• Input data:
____
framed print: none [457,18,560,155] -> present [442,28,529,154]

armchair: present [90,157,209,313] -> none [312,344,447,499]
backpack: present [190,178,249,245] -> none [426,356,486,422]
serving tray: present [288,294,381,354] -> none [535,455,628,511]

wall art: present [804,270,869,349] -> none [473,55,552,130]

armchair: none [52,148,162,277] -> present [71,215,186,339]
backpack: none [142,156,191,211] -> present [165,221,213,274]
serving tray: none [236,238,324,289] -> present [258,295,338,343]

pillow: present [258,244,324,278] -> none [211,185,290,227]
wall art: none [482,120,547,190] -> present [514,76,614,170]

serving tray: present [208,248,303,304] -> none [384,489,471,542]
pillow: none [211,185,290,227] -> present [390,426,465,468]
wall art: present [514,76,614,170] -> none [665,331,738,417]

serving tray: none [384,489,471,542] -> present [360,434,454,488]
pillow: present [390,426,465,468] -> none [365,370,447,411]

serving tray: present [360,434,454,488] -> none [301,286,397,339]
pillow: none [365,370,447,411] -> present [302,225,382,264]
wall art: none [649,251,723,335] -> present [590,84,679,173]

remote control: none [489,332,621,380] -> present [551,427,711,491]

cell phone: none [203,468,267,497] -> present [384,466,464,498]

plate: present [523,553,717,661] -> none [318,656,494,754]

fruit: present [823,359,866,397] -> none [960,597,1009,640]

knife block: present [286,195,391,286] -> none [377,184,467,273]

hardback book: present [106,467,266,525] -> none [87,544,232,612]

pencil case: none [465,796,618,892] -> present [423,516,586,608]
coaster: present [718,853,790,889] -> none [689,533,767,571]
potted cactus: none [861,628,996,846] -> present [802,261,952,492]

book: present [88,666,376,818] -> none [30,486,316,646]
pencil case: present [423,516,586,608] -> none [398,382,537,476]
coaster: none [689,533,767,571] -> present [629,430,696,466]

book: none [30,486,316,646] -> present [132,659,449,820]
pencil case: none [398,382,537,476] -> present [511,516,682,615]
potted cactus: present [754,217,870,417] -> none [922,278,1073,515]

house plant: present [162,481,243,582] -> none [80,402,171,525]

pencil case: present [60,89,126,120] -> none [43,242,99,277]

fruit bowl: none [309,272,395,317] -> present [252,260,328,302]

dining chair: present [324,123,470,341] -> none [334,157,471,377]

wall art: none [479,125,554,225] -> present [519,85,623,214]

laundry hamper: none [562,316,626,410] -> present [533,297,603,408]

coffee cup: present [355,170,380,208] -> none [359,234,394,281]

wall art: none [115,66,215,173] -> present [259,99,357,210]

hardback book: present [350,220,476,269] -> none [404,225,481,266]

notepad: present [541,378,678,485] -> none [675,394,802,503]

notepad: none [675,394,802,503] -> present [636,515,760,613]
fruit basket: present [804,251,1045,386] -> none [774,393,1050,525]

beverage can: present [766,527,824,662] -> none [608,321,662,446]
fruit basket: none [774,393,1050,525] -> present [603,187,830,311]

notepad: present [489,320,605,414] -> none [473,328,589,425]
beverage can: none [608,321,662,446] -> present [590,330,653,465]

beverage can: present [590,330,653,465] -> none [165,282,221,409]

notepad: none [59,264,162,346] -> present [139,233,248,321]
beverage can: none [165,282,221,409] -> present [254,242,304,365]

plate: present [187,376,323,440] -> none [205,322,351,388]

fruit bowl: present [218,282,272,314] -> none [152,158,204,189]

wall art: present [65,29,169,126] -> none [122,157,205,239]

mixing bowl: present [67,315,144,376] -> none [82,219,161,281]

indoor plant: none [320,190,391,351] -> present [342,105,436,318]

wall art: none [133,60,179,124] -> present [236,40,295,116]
____
• Try it: Repeat, word for word, the lines from the opening of the material through the line containing "serving tray: none [236,238,324,289]".

• Answer box:
framed print: none [457,18,560,155] -> present [442,28,529,154]

armchair: present [90,157,209,313] -> none [312,344,447,499]
backpack: present [190,178,249,245] -> none [426,356,486,422]
serving tray: present [288,294,381,354] -> none [535,455,628,511]

wall art: present [804,270,869,349] -> none [473,55,552,130]

armchair: none [52,148,162,277] -> present [71,215,186,339]
backpack: none [142,156,191,211] -> present [165,221,213,274]
serving tray: none [236,238,324,289] -> present [258,295,338,343]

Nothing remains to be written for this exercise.